» Aim of the task: Swap "Sign In" for "Log In" in the entries, from the line with "Log in to see prices" to the line with "instantly using AI", both ends included, and write out only those lines with nothing else changed. Leave the pictures out.

[Start of section]

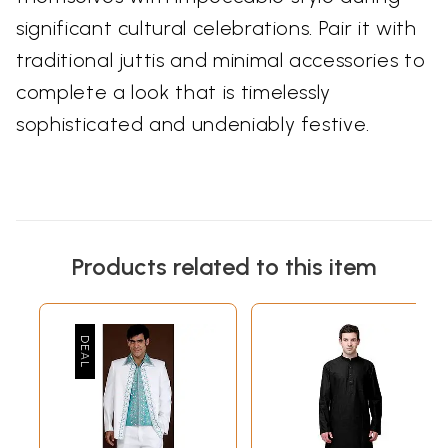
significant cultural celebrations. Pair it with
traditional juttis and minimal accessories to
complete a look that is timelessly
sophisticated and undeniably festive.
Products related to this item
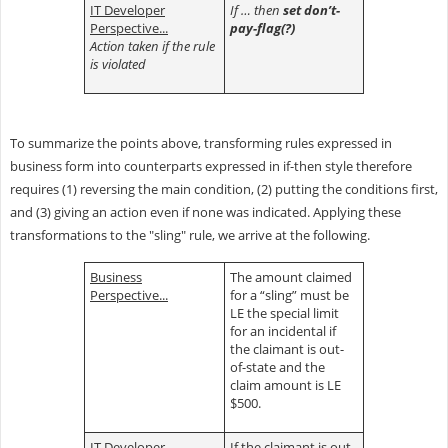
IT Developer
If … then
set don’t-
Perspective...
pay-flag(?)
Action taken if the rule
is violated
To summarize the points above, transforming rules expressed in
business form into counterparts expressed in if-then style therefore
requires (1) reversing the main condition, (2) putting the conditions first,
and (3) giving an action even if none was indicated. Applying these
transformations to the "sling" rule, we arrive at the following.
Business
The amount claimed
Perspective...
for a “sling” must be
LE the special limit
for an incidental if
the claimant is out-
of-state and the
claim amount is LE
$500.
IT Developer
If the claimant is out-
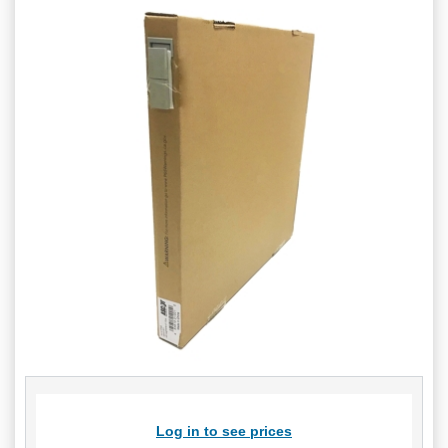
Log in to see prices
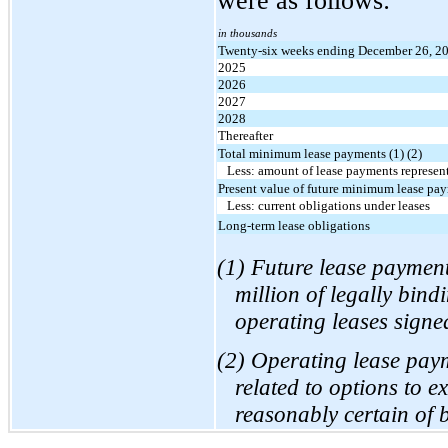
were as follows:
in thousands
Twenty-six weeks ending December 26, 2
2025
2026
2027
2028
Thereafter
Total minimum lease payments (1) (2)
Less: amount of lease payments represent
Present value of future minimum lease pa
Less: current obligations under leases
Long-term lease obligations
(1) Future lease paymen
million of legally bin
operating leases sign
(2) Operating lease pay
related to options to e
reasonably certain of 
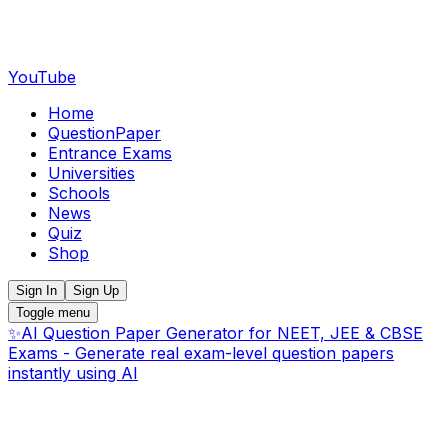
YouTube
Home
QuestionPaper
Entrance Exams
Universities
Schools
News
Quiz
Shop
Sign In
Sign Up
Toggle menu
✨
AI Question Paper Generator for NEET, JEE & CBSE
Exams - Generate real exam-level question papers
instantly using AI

[End of section]
[Start of section]

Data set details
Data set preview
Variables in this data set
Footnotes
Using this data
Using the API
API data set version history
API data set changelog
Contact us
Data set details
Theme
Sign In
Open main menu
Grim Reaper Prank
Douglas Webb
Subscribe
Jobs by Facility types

[End of section]
[Start of section]

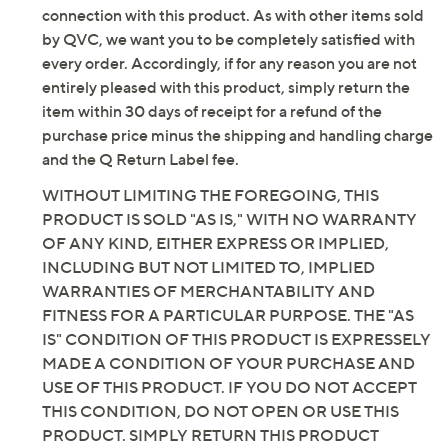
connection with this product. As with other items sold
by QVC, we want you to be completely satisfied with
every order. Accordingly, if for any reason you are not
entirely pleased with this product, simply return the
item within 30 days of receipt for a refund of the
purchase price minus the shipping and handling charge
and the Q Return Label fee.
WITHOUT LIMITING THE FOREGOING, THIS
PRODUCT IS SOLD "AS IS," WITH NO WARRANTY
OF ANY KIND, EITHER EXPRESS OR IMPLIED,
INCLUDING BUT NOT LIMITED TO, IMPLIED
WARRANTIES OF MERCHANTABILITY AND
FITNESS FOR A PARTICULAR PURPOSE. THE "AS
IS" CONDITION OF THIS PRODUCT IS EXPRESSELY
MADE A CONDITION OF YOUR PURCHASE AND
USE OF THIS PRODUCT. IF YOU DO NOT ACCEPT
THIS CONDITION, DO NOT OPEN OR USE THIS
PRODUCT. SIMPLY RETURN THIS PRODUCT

[End of section]

» Exercise result:
Log in to see prices
were as follows:
in thousands
Twenty-six weeks ending December 26, 2
2025
2026
2027
2028
Thereafter
Total minimum lease payments (1) (2)
Less: amount of lease payments represent
Present value of future minimum lease pa
Less: current obligations under leases
Long-term lease obligations
(1) Future lease paymen
million of legally bin
operating leases sign
(2) Operating lease pay
related to options to e
reasonably certain of 
YouTube
Home
QuestionPaper
Entrance Exams
Universities
Schools
News
Quiz
Shop
Log In
Sign Up
Toggle menu
✨
AI Question Paper Generator for NEET, JEE & CBSE
Exams - Generate real exam-level question papers
instantly using AI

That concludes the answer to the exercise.